The topic of the moment at Michael Render’s Southwest Atlanta barbershop, Graffiti Swag Shop, is the Hawks-Celtics NBA playoff series. One older cat says the Hawks will win. Another says they don’t have a chance. Render, 36, better known around these parts as Killer Mike, chimes in:

“I love the Hawks, but they don’t have a superstar to demand that they win.” The room falls silent.

Mike’s not hating on the Hawks’ Joe Johnson. The Atlanta native digs everything about his city—“I even painted my shop in Hawks colors,” he points out—but when it comes to spitting the truth, the man doesn’t have a filter. Never has. That’s why the three albums in his self-released I Pledge Allegiance to the Grind series are all considered hood essentials—because of the unflinching candor Mike rhymes with on tracks like “That’s Life,” “God in the Building” and “Ric Flair.”

Most of the time, though, the in-your-grill MC you hear on wax is hardly like the guy in real life. The true Mike Bigga apologizes for his tardiness. He gives firm handshakes. He addresses his employees by name. He’s courteous and considerate. However, when a corner hustler peddling DVDs walks out the shop, the no-nonsense Killer again rears his head: “Remind me to start charging him booth rent.”


“I’m just rapping to a group of people who don’t always take they life as seriously as they could or should,” Mike says. “In a few years, some will get it, as some have. But those that don’t, you know, God bless ’em.”

Some listeners, certainly, are moved to action by his words. Last October, in fact, Mike and some supporters participated in an Occupy Atlanta event.

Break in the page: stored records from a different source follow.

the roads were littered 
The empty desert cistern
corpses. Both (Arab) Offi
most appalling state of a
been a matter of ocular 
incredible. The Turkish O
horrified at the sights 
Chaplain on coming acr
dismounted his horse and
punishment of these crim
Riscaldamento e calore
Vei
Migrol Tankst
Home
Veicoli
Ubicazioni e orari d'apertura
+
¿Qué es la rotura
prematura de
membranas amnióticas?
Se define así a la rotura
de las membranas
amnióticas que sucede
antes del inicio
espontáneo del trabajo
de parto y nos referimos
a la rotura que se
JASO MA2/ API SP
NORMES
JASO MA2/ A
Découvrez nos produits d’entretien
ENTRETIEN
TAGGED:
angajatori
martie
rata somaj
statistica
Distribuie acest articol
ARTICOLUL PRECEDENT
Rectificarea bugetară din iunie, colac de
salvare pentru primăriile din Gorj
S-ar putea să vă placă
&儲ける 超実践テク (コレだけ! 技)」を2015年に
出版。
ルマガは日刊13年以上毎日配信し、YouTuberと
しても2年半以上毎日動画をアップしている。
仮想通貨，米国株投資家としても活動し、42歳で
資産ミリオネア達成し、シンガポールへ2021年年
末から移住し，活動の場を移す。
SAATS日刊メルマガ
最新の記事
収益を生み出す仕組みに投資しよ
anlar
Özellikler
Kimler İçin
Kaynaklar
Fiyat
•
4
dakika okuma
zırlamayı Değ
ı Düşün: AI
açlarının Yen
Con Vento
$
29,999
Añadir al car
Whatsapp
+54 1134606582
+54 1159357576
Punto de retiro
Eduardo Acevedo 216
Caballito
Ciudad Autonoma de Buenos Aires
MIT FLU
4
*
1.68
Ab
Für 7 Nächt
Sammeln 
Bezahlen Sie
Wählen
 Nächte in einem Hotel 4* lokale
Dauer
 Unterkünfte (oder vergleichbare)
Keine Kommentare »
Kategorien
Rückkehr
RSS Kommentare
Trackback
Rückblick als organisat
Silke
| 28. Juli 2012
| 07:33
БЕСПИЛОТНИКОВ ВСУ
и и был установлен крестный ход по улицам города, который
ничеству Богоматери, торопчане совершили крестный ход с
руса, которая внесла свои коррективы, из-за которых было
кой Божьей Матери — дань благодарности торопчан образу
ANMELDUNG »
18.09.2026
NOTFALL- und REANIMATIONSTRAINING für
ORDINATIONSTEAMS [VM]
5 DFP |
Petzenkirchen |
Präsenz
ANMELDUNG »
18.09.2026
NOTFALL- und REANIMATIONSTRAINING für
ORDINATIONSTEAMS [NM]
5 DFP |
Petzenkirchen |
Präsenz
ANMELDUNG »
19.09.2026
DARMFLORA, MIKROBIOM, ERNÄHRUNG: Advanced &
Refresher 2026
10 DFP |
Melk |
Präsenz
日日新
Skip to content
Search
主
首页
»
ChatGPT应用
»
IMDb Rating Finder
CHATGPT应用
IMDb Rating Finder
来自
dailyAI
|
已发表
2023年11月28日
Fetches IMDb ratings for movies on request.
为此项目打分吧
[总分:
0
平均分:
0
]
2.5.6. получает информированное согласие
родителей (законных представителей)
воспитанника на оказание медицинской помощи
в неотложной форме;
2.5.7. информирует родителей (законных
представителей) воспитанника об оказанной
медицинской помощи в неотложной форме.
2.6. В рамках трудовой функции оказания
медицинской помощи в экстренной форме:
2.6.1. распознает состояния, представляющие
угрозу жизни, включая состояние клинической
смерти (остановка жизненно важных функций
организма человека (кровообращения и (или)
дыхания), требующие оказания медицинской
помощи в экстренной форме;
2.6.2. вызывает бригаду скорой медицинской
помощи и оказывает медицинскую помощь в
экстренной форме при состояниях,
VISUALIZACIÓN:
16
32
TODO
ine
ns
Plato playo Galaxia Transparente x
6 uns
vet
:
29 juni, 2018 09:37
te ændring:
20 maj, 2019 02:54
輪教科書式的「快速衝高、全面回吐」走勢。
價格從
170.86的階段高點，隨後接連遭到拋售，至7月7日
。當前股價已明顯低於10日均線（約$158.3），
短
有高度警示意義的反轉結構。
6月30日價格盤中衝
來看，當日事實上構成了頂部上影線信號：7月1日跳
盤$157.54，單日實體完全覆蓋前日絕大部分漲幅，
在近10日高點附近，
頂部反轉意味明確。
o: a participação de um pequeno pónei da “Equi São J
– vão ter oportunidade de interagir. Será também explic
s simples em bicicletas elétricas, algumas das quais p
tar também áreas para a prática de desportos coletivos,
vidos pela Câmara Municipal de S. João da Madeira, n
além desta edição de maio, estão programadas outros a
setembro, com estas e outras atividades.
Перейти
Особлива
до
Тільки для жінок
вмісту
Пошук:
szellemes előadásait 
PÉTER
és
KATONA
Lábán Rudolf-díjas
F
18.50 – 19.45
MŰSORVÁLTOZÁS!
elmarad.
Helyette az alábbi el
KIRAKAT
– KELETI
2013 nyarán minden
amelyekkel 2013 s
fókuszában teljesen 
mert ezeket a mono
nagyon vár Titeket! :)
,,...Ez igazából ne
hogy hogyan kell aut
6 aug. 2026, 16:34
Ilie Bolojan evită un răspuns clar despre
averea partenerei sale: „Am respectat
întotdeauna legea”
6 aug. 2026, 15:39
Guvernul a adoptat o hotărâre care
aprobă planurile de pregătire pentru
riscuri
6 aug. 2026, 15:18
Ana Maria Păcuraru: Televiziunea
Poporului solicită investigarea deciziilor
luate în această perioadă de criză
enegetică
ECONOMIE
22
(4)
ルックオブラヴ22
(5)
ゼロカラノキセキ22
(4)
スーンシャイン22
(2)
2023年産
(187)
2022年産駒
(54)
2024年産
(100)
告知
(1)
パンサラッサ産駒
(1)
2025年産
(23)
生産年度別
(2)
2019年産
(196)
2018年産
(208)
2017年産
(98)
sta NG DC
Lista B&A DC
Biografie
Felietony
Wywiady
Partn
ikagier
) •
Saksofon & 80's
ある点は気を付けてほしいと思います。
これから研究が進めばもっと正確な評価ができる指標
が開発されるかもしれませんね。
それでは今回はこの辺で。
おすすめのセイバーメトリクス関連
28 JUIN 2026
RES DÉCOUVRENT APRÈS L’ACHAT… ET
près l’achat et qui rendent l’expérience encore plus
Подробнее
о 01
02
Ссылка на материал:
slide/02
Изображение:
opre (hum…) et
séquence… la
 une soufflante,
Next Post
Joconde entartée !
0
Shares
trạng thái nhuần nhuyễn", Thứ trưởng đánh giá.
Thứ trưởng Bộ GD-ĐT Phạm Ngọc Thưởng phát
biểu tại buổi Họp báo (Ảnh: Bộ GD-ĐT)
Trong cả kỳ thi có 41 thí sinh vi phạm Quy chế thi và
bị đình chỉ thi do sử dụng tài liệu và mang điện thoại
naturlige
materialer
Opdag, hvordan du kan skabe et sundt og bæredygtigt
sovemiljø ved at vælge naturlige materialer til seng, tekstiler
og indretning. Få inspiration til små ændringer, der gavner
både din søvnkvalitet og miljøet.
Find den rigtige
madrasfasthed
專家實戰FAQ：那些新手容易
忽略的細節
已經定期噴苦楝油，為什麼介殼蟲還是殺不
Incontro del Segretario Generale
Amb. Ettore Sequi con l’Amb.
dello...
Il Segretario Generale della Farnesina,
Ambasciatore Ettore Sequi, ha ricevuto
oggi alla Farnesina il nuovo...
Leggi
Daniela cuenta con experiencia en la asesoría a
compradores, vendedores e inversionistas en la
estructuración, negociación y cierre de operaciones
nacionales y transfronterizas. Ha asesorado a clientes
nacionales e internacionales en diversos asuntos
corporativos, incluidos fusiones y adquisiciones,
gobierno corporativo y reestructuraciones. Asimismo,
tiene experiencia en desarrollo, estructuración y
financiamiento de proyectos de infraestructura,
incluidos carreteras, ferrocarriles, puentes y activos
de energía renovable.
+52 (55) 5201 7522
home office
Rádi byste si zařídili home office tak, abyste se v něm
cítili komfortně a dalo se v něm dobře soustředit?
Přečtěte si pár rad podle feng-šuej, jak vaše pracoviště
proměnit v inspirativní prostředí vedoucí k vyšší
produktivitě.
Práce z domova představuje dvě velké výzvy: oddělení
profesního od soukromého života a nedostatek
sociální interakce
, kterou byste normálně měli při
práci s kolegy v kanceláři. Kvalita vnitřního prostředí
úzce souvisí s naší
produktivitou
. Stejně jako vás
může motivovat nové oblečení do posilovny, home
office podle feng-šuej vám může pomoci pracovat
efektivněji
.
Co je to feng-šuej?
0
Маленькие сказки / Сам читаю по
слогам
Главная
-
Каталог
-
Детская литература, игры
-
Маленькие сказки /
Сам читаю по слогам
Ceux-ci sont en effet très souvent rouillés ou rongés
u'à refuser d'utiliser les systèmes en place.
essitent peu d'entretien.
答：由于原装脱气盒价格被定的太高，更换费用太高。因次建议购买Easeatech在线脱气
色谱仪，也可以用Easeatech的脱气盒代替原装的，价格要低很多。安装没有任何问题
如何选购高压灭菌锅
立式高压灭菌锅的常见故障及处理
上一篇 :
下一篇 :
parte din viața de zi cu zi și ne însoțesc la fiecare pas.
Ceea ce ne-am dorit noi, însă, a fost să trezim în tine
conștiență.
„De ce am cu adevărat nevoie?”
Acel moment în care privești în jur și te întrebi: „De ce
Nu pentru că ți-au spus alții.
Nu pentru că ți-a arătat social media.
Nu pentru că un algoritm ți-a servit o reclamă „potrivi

But he knows too many others might nod their heads and pump their fists but miss the message in his music. Or worse, some people might not even be listening.

Among Mike’s rap peers, however, it’s been a different story. He knows they’re feeling what he’s dealing. “When the greats hear my shit, they pay attention,” says Mike, who got his start with OutKast back in 2000. “Jay-Z called Big Boi and said, ‘I want him on “Poppin’ Tags”’ [from 2002’s The Blueprint 2: The Gift & the Curse]. Anybody can go do some hokey shit and try to figure out a spiel, but that’s not what I do. I make this shit you can play when you get up, through the day, when you go to bed. This shit lives and breathes, man, and I’m glad it’s in me.”

Mike’s first solo album, Monster, came out in 2003 on Columbia Records. In 2005, he connected with Big Boi’s Purple Ribbon label and stole the show on the flagship single “Kryptonite (I’m on It).” The potential for bigger things was there. But so too were solo album delays, and one very public beef with his boss. So, he decided to start his own record label, Grind Time Official. He’s since dropped four albums, a few mixtapes, signed a distribution deal with T.I.’s Grand Hustle Records and introduced the world to hungry upstarts like Pill.

The independent move has been a good one for Mike. It has offered him the creative freedom to define himself and allowed his contingent of followers to grow organically, almost like a grassroots movement. His 2011 release, PL3DGE, has sold 16,000 copies without so much as a mention from most mainstream media outlets.

Mike knows that some MTV-approved upstarts might snicker at such modest numbers. He doesn’t sweat it. “Y’all don’t rap as good as me,” he says, addressing a hypothetical hater. “Whatever you perceive as money I’m to have and not have, I own a business. I ain’t worried. I pick up money every week, so I’m cool. I just need you to know that, in the fraternity of rap, I’m in a room you can’t go. I’m in the room with all the guys you admire and you want to be. That’s where I am.”